#### WRITTEN REQUEST A
Rewrite the paragraph of the ULLN passage that begins "Classical proofs often assume" as a short bulleted list that keeps its main facts.
#### WRITTEN REQUEST B
According to the ULLN passage, which example in van der Vaart's Asymptotic Statistics should be consulted?
#### WRITTEN REQUEST C
Return the part of the ULLN passage that opens with the words containing "(See van der" and closes with "matter of taste.".

#### DOCUMENT
★ ★ ★ ★
As written, this is actually a tad stronger than we need, since we know that \(\tilde{\theta} \rightarrow \theta_0\), which means that any ball \(B_\theta\) of fixed size will be “bigger than necessary.” Nevertheless, it is common to assume a ULLN, with the understanding that you are free to make \(B_\theta\) as small as necessary.

The study of what conditions imply a ULLN is a rich topic. But an easily applicable criterion is that the function of interest be bounded by an integrable envelope. Specifically: a function \(f(\theta, x_n)\) obeys a ULLN in \(B_\theta\) if there exists a non-negative function \(M(x)\), with \(\mathbb{E}_{x_1}[M(x_1)] < \infty\), such that

\[\left| f(\theta, x_1) \right| \le M(x_1)\quad \textrm{for all possible }x_1\textrm{ and all } \theta \in B_\theta.\]

(See van der Vaart’s Asymptotic Statistics, Example 19.7, which actually states a somewhat weaker requirement.)

Classical proofs often assume an integrable envelope condition, even if they do not use it directly in a ULLN. Lehmann’s Theory of Point Estimation, for example, proves asymptotic normality of the MLE under the condition that \(\ell_{3}(x_n \vert \theta)\) has an integrable envelope, though he does not use this directly in a ULLN (see Eq. 15 in Theorem 2.3 of section 6.2). I find proofs to be simpler if you simply lean on a ULLN, though this might be a matter of taste.

A ULLN basically allows you to ignore the dependence of \(\tilde{\theta}\) on the data, since \(\tilde{\theta}\) is eventually in any \(B_\theta\), and

\[\begin{align*} &\left| \frac{1}{N}\sum_{n=1}^N \ell_{(2)}(x_n \vert \tilde{\theta}) - \mathbb{E}_{x_1}[\ell_{(2)}(x_1 | \theta_0)] \right| \le \\ &\quad \left| \frac{1}{N}\sum_{n=1}^N \ell_{(2)}(x_n \vert \tilde{\theta}) - \mathbb{E}_{x_1}[\ell_{(2)}(x_1 | \tilde{\theta})] \right| + \left| \mathbb{E}_{x_1}[\ell_{(2)}(x_1 | \tilde{\theta})] - \mathbb{E}_{x_1}[\ell_{(2)}(x_1 | \theta_0)] \right| \le\\ &\quad \sup_{\theta \in B_\theta } \left| \frac{1}{N}\sum_{n=1}^N \ell_{(2)}(x_n \vert \theta) - \mathbb{E}_{x_1}[\ell_{(2)}(x_1 | \theta)] \right| + \left| \mathbb{E}_{x_1}[\ell_{(2)}(x_1 | \tilde{\theta})] - \mathbb{E}_{x_1}[\ell_{(2)}(x_1 | \theta_0)] \right| \rightarrow\\ &\quad 0 + 0, \end{align*}\]

where the first term follows from the ULLN and the second from assumed continuity of \(\theta \mapsto \mathbb{E}_{x_1}[\ell_{(2)}(x_1 | \theta)]\) and the consistency of \(\hat\theta\).
★ ★ ★ ★
#### Collected data entries
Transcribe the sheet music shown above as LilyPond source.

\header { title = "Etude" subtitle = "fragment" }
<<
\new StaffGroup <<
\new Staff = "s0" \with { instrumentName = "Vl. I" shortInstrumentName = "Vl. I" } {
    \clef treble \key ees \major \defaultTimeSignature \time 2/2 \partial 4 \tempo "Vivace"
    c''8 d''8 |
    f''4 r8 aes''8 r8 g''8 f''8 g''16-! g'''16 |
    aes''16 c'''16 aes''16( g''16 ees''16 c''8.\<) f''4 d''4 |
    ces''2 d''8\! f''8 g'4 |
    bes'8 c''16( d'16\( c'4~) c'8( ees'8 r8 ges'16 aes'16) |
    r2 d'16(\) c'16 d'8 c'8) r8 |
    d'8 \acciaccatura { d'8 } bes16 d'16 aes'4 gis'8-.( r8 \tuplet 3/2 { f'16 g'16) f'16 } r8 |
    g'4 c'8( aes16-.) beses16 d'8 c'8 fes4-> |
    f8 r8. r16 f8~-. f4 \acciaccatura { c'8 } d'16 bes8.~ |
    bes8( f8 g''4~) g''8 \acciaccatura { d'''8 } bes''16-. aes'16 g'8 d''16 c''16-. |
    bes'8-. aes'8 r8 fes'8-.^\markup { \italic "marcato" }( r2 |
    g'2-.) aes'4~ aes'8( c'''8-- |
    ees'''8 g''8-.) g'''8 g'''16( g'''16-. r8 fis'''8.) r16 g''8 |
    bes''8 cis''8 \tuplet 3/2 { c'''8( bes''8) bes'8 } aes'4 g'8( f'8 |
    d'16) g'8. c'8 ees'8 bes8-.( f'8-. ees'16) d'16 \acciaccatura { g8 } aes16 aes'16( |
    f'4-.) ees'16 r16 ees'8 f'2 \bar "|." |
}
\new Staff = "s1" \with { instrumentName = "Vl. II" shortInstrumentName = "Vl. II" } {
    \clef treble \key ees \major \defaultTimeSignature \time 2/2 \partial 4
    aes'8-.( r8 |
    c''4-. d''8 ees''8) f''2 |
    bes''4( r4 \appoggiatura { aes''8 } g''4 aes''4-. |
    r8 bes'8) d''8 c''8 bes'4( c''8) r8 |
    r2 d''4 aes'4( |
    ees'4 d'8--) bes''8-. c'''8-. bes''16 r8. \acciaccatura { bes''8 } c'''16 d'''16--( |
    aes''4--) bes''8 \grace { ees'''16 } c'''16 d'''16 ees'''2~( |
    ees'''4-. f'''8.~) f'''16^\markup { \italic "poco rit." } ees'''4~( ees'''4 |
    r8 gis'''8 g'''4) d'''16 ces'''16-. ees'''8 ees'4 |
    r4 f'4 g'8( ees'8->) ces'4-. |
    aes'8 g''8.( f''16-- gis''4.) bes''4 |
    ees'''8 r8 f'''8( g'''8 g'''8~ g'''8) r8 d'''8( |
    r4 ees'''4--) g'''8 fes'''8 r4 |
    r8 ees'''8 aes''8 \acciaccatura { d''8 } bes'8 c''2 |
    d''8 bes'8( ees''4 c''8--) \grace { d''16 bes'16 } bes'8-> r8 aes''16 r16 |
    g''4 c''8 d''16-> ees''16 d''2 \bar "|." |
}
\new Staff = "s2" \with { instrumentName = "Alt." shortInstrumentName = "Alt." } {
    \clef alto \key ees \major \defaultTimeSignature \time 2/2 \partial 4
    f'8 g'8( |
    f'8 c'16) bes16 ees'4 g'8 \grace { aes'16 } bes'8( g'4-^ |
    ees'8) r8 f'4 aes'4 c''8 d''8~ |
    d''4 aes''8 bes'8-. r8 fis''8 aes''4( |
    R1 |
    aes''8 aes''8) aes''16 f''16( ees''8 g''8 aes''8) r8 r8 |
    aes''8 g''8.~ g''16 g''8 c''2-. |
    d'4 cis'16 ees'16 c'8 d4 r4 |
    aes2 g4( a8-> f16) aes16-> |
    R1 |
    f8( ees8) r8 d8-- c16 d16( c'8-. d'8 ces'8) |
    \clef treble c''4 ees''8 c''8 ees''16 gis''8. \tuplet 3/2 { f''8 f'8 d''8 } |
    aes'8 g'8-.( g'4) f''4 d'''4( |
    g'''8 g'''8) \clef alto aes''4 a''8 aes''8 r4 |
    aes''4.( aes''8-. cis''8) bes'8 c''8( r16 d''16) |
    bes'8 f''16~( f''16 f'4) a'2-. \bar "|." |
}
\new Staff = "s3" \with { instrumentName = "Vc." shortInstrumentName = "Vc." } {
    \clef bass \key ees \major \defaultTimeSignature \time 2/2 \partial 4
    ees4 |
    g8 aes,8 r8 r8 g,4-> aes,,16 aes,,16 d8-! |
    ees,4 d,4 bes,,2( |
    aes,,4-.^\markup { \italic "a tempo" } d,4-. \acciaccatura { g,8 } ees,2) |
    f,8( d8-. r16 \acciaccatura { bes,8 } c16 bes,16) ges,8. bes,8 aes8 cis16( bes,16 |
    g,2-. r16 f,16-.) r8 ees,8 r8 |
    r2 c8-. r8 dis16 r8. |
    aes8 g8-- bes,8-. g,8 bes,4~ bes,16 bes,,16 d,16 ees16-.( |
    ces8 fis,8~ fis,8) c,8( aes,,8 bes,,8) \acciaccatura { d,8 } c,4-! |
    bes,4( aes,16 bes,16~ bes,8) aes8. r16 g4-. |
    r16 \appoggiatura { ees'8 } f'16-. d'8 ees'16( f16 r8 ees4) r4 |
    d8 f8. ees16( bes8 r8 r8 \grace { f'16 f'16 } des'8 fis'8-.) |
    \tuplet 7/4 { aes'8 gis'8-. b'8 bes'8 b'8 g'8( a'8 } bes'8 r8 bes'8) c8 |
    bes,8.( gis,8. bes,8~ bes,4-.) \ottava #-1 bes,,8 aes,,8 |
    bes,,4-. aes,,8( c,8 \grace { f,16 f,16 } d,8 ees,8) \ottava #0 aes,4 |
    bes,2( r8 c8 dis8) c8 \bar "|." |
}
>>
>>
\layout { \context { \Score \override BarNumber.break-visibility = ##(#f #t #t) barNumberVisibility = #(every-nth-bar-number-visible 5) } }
★ ★ ★ ★
#### REPLY A
- Classical proofs often assume an integrable envelope condition, even when they do not use it directly in a ULLN.
- For example, Lehmann's Theory of Point Estimation proves asymptotic normality of the MLE assuming that \(\ell_{3}(x_n \vert \theta)\) has an integrable envelope, without using this directly in a ULLN (Eq. 15 in Theorem 2.3 of section 6.2).
- The writer finds proofs simpler when they rely on a ULLN, though this may be a matter of taste.

#### REPLY B
Example 19.7.

#### REPLY C
(See van der Vaart’s Asymptotic Statistics, Example 19.7, which actually states a somewhat weaker requirement.)

Classical proofs often assume an integrable envelope condition, even if they do not use it directly in a ULLN. Lehmann’s Theory of Point Estimation, for example, proves asymptotic normality of the MLE under the condition that \(\ell_{3}(x_n \vert \theta)\) has an integrable envelope, though he does not use this directly in a ULLN (see Eq. 15 in Theorem 2.3 of section 6.2). I find proofs to be simpler if you simply lean on a ULLN, though this might be a matter of taste.